> [INSTRUCTIONS TO FOLLOW]: Copy the material word for word, from its first line through the line containing "stehen seit 1897 für qualitativ".

> [INFORMATION GIVEN]:

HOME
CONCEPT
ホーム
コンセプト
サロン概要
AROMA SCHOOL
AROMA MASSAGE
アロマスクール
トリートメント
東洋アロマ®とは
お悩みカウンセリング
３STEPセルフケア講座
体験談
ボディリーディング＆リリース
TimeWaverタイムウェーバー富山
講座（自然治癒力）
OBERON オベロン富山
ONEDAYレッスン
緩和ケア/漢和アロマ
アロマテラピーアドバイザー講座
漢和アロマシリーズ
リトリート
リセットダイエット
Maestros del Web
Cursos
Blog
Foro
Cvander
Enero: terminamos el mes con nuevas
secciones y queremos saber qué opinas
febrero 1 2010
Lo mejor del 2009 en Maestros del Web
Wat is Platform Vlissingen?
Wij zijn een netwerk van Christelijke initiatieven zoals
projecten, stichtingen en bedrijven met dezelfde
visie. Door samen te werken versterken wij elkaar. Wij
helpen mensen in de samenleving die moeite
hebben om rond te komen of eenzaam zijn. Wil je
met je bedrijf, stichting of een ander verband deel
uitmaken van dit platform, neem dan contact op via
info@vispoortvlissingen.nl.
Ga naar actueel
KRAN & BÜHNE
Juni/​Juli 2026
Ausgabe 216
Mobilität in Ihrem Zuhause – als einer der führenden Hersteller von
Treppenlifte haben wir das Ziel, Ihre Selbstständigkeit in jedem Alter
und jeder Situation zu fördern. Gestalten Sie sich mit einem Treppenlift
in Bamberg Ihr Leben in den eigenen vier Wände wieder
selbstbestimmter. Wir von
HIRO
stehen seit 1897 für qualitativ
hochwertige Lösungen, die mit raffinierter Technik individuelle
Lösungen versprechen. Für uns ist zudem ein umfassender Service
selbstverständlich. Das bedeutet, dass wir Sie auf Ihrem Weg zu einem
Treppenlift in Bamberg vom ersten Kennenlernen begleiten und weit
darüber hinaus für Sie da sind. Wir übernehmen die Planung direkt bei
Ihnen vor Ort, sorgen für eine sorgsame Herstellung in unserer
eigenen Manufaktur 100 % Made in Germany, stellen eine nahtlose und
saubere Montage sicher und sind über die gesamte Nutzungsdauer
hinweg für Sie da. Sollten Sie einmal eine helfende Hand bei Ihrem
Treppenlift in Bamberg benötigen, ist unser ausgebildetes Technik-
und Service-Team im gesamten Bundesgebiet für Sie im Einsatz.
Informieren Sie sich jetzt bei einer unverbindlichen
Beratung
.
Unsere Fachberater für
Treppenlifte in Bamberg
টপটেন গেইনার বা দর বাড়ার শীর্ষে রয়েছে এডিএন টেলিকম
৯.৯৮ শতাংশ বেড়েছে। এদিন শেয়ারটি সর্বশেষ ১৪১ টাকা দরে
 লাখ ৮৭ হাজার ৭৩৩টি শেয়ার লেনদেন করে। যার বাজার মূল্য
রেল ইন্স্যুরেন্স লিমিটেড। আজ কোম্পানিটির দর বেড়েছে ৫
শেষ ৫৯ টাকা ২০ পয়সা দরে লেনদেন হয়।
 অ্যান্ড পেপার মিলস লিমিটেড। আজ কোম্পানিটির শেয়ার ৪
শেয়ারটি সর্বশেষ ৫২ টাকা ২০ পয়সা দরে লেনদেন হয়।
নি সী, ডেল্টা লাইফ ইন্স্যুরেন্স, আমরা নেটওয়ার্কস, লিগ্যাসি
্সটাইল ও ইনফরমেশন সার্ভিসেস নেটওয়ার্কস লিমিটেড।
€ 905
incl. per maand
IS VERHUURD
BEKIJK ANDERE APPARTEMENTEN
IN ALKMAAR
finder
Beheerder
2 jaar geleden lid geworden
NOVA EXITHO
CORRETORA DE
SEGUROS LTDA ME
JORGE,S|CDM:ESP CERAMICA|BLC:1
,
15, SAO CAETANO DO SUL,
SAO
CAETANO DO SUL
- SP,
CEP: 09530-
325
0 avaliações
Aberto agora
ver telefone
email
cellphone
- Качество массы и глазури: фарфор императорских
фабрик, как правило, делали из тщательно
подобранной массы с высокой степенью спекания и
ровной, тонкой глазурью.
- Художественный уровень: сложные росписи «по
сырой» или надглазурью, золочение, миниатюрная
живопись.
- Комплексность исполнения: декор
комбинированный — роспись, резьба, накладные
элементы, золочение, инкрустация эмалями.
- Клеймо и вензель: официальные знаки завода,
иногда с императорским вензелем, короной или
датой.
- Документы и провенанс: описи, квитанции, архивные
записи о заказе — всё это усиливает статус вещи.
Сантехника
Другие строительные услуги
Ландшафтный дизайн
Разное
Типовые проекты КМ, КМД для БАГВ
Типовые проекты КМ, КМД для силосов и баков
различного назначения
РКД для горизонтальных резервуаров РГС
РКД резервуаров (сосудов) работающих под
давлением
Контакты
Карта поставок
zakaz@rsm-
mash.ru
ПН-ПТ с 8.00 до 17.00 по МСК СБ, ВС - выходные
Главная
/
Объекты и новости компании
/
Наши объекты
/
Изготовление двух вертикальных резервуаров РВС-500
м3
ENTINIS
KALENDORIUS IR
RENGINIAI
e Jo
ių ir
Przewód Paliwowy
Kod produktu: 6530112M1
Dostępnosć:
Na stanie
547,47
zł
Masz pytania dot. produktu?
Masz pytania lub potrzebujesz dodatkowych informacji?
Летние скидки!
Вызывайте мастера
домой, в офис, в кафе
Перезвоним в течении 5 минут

> [WRITTEN ANSWER]:
HOME
CONCEPT
ホーム
コンセプト
サロン概要
AROMA SCHOOL
AROMA MASSAGE
アロマスクール
トリートメント
東洋アロマ®とは
お悩みカウンセリング
３STEPセルフケア講座
体験談
ボディリーディング＆リリース
TimeWaverタイムウェーバー富山
講座（自然治癒力）
OBERON オベロン富山
ONEDAYレッスン
緩和ケア/漢和アロマ
アロマテラピーアドバイザー講座
漢和アロマシリーズ
リトリート
リセットダイエット
Maestros del Web
Cursos
Blog
Foro
Cvander
Enero: terminamos el mes con nuevas
secciones y queremos saber qué opinas
febrero 1 2010
Lo mejor del 2009 en Maestros del Web
Wat is Platform Vlissingen?
Wij zijn een netwerk van Christelijke initiatieven zoals
projecten, stichtingen en bedrijven met dezelfde
visie. Door samen te werken versterken wij elkaar. Wij
helpen mensen in de samenleving die moeite
hebben om rond te komen of eenzaam zijn. Wil je
met je bedrijf, stichting of een ander verband deel
uitmaken van dit platform, neem dan contact op via
info@vispoortvlissingen.nl.
Ga naar actueel
KRAN & BÜHNE
Juni/​Juli 2026
Ausgabe 216
Mobilität in Ihrem Zuhause – als einer der führenden Hersteller von
Treppenlifte haben wir das Ziel, Ihre Selbstständigkeit in jedem Alter
und jeder Situation zu fördern. Gestalten Sie sich mit einem Treppenlift
in Bamberg Ihr Leben in den eigenen vier Wände wieder
selbstbestimmter. Wir von
HIRO
stehen seit 1897 für qualitativ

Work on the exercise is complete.